As the title of the second volume implies, the plot of Vote Harder centers on a mayoral election — the first one in Bubble City’s recent memory. The candidates represent archetypes familiar from our political reality. The incumbent, the narcissistic nepo baby known as the Prince, is Trump on steroids. He presides over his hypercapitalist kingdom as if it’s just one big background for his personal Instagram, and it’s never good enough. Indeed, one of the dizzying number of plot points in Vote Harder is the Prince attempting to get his grotesque visage lasered onto the surface of the sun.
His female electoral opponent, Vippix, is portrayed as a moderate, austerity-minded technocrat who offers just enough modest reform to stave off the barbarians at the bubble’s gate. Justice Warriors even saves some barbs for leftists in the form of Flauf Tanko, an insurgent populist candidate who is, inexplicably, a talking cat whose body has been fused with a tank in an explosion.
Flauf and her supporters are arguably the protagonists of Vote Harder. Still, they’re plagued by internal division and counterproductive anarchist tendencies. They call for tearing down the bubble with little clear conception of what they want to build after it falls. Flauf simply lays out an agenda of “good jobs, demonetized video games, and breeding licenses” and calls it a day. It’s incisive stuff, though perhaps unlikely to land well with all leftists, some of whom struggle to take even friendly criticism in stride.
If anything, Justice Warriors: Vote Harder hits a little too close to home at times. In the 1980s, the first Robocop movie and Judge Dredd popularized satires of modern society through cyberpunk-themed dystopias. Since then, society has evolved to resemble such a dystopia.
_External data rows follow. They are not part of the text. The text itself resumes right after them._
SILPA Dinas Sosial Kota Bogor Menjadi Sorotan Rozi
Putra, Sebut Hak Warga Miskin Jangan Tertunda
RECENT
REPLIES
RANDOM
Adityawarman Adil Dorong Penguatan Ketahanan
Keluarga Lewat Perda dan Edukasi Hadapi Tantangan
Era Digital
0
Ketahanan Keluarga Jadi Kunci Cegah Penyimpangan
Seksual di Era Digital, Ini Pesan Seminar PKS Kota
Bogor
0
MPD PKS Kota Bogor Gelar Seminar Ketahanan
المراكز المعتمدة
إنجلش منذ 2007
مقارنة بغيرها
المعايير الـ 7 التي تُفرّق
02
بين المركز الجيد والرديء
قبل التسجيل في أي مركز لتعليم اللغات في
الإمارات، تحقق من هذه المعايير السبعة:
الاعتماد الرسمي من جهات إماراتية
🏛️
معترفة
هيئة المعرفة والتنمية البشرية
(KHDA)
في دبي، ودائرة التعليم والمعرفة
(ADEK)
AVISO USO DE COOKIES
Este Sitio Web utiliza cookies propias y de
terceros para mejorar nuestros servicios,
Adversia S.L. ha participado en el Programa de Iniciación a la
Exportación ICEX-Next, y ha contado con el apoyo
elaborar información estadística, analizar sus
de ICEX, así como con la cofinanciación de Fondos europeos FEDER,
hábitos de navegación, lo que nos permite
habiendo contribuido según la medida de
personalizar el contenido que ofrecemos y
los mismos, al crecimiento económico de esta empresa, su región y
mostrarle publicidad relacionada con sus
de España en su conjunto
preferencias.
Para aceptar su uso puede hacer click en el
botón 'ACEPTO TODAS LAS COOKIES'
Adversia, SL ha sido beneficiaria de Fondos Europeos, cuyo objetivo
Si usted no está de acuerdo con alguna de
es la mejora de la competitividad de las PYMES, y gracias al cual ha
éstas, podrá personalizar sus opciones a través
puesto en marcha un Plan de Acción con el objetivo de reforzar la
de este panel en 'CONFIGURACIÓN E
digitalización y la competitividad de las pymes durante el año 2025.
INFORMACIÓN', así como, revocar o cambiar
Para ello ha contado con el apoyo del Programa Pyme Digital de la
AI deepfakes and bots are accelerating mistrust in all information, and the panopticon of tech surveillance keeps slowly creeping into our own everyday lives, cheered on by both Republicans and Democrats depending on what’s being monitored. The streets of our cities’ downtowns are becoming fuller with the tents of undocumented migrants and homeless drug addicts as driverless taxis carrying tech workers watching TikTok speed by. Aside from a small but fierce labor movement, the closest thing we have to a changing relationship to capital is office workers refusing to go to a physical office in favor of eating weed gummies in bed with their laptops. Even our presidential election, pitting collectors of official digital Trump trading cards against purveyors of “Kamala is BRAT” memes, feels like a future Adam Curtis documentary in the making.
Justice Warriors is funny, but in a way that hurts.